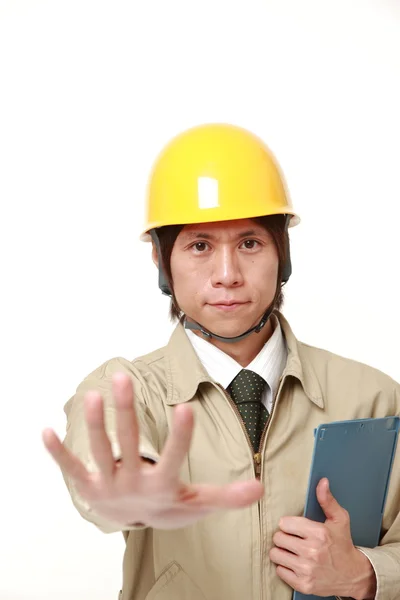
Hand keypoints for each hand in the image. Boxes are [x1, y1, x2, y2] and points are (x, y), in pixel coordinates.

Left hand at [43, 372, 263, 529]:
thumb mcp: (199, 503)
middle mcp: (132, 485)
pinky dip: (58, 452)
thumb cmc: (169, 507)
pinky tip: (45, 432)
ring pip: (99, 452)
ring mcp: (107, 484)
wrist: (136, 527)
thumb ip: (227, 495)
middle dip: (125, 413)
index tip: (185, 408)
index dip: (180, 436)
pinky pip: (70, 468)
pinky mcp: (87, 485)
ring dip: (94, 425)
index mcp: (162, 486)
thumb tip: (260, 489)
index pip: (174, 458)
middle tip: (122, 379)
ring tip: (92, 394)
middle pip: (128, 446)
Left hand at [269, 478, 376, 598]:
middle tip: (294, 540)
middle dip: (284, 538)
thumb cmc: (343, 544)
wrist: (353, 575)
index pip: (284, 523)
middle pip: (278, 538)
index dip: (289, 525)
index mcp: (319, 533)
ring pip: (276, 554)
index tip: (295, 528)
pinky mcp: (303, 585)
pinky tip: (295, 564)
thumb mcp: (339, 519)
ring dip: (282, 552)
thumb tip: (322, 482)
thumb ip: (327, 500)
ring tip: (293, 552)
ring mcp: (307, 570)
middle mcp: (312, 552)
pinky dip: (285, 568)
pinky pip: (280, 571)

· · · ·

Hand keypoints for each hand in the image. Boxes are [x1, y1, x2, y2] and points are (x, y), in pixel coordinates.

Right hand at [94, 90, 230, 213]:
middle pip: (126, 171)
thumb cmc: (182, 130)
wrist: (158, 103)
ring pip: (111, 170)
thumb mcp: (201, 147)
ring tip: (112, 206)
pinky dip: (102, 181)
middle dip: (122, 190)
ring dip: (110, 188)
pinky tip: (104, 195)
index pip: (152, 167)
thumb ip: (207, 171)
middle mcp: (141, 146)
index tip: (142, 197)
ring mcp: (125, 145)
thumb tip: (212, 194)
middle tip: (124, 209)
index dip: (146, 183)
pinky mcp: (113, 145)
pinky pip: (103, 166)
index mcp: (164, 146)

· · · ·

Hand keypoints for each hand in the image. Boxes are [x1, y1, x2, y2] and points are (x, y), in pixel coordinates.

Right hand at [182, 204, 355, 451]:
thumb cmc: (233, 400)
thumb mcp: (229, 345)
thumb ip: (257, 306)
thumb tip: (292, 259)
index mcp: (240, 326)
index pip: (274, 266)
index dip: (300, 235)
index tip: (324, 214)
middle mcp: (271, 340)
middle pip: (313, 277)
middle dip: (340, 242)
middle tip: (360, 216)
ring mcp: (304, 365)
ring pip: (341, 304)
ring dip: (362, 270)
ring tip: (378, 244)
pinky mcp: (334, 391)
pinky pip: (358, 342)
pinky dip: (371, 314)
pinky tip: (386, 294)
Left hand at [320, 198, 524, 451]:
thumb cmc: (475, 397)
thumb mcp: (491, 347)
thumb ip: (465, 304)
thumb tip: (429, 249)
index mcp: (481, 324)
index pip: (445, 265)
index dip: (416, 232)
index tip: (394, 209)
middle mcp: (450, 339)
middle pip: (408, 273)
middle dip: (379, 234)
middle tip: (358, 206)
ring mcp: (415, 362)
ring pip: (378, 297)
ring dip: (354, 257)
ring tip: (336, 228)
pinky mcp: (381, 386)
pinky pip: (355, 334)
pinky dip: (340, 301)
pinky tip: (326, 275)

· · · ·

* Required action
In the listing above, start at the line with "index tip: (324, 214)", go on through the line with "pinky tip: (326, 275)", and copy each of those lines exactly; leave out all the rest.

* Solved problem
index tip: (324, 214)
middle mcp: (271, 340)
middle pip: (313, 277)
middle dip: (340, 242)
middle tip: (360, 216)
ring mcp: (304, 365)
ring pip: (341, 304)
ring dip: (362, 270)
ring tip: (378, 244)
pinky mcp: (334, 391)
pinky pip: (358, 342)
pinky dip: (371, 314)
pinky tip: (386, 294)
Left hand at [320, 198, 524, 451]:
thumb cmc: (475, 397)
thumb mcp: (491, 347)
thumb ip: (465, 304)
thumb tip: (429, 249)
index mcp: (481, 324)
index pip: (445, 265)
index dip: (416, 232)
index tip: (394, 209)
middle mcp: (450, 339)
middle pip: (408, 273)
middle dip: (379, 234)
middle tip: (358, 206)
ring mcp: (415, 362)
ring pip: (378, 297)
ring dip: (354, 257)
ring tip: (336, 228)
pinky mcp: (381, 386)
pinky pip: (355, 334)
pinky dip: (340, 301)
pinky tip: (326, 275)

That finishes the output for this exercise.